As word spread on Thursday that Linn Energy LLC planned to suspend regular distributions and dividends to its investors indefinitely, those investors took to the trading desk.
Linn Energy (Nasdaq: LINE) took a 26 percent hit on its units, dropping to $4.76 each, which was slightly above the company’s 52-week low of $4.65 per unit, set July 29. Similarly, the unit price for Linn Co LLC (NYSE: LNCO) dropped 29 percent to $4.41 per share, just above the previous day’s 52-week low of $4.38 per share.
In a conference call with analysts, Linn executives explained the move would save the company $450 million. The company also intends to buy back $599 million in senior notes at a 35 percent discount. Year-to-date, the company has repurchased about $783 million in senior notes.
Linn is one of a handful of upstream master limited partnerships (MLPs), which are prized by investors for their predictable and stable distributions.

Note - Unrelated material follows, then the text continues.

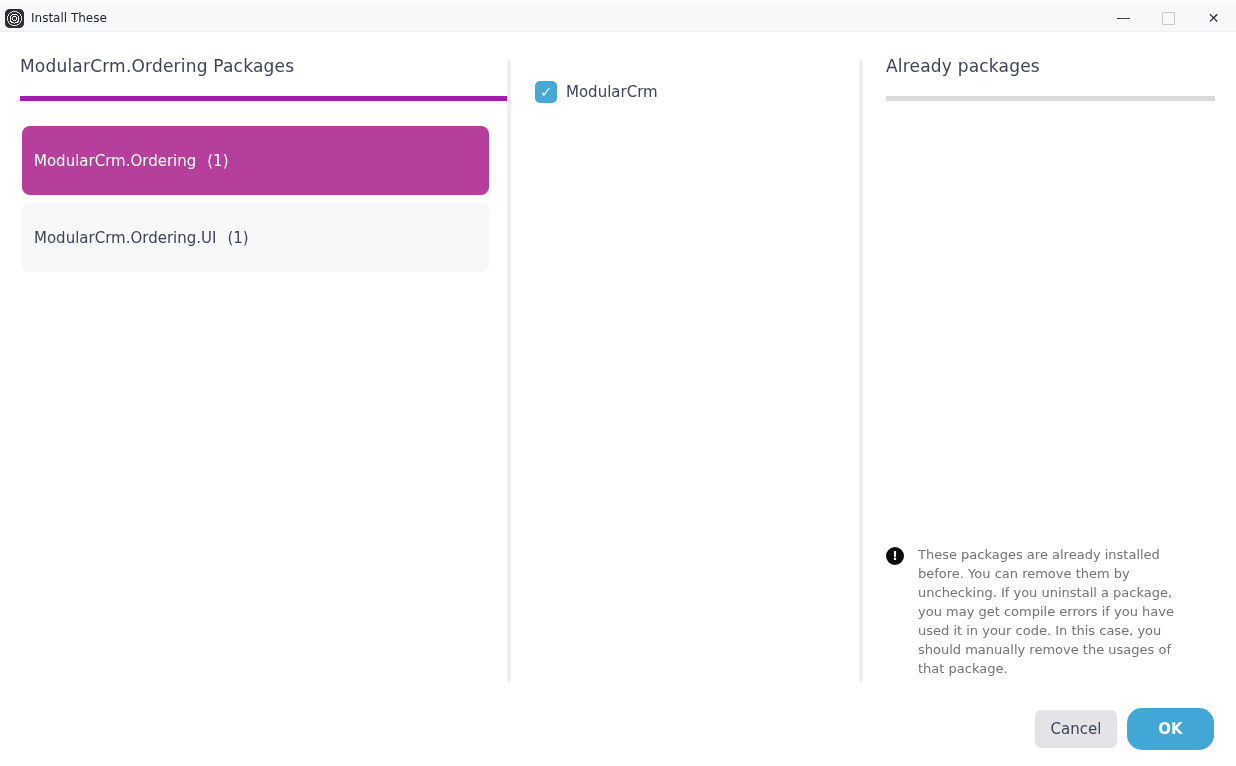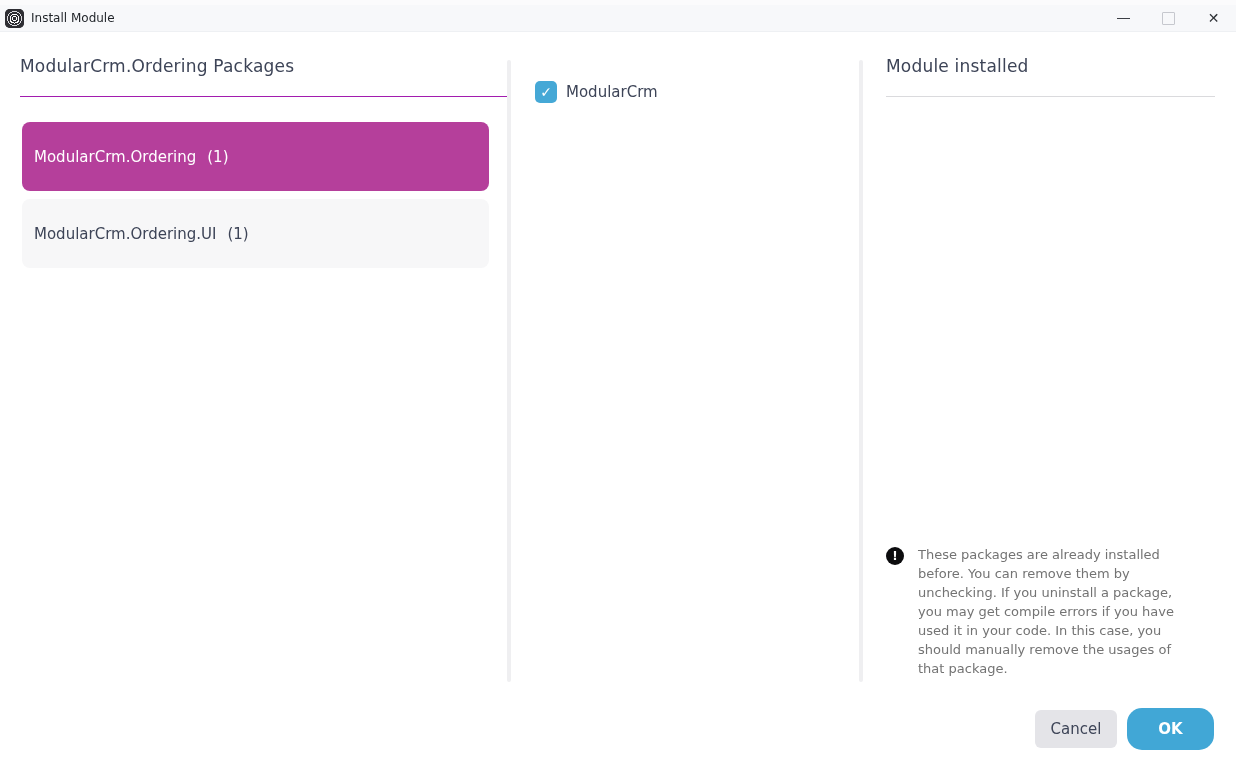"Install Module" div.title-text { text: Module -> These }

Looking ahead, Linn is hedged 90 percent for the rest of 2015 at an average of $88 per barrel. The company is hedged about 70 percent in 2016 with an average price of $90 per barrel, all of which gives Linn a hedge book of an estimated value of $1.8 billion, as of July 28, 2015, according to a statement from the company.
Still, Yorkville Capital Management analyst Will Hershey said the market reaction to Linn’s unit price wasn’t unusual. When New Source Energy Partner LP (NYSE: NSLP) suspended their cash distributions July 29, their unit price ended the day with a 52-week low of $1.38 per unit.
Hershey said other players will notice the declines, too, and they will stave off suspending distributions for as long as possible.
“It depends on what [other MLPs] are trying to do. If they’re trying to be long-term prudent—and it’s too little, too late for Linn—then in the short term, those other players will be more hesitant,” Hershey said. “[Linn] is in survival mode. The fact they’re not paying a distribution, and not issuing equity here shows they’re just trying to survive.”
The question for Linn now is whether they can get their debt down with outside financing, maybe even taking on second lien debt. Hershey said the company is levered up to $10.3 billion, but notes that it has less than $2 billion in equity.
Hershey said the MLP structure with its predictable payouts will likely come under significant scrutiny.
“But if it’s done right, it can work,” he said. “Now, it’s a flawed structure. If [MLPs] had a variable distribution rate model, it could reflect these lower [commodities] prices.”
(Editor’s Note: Linn Energy did not return Rigzone’s calls Thursday.)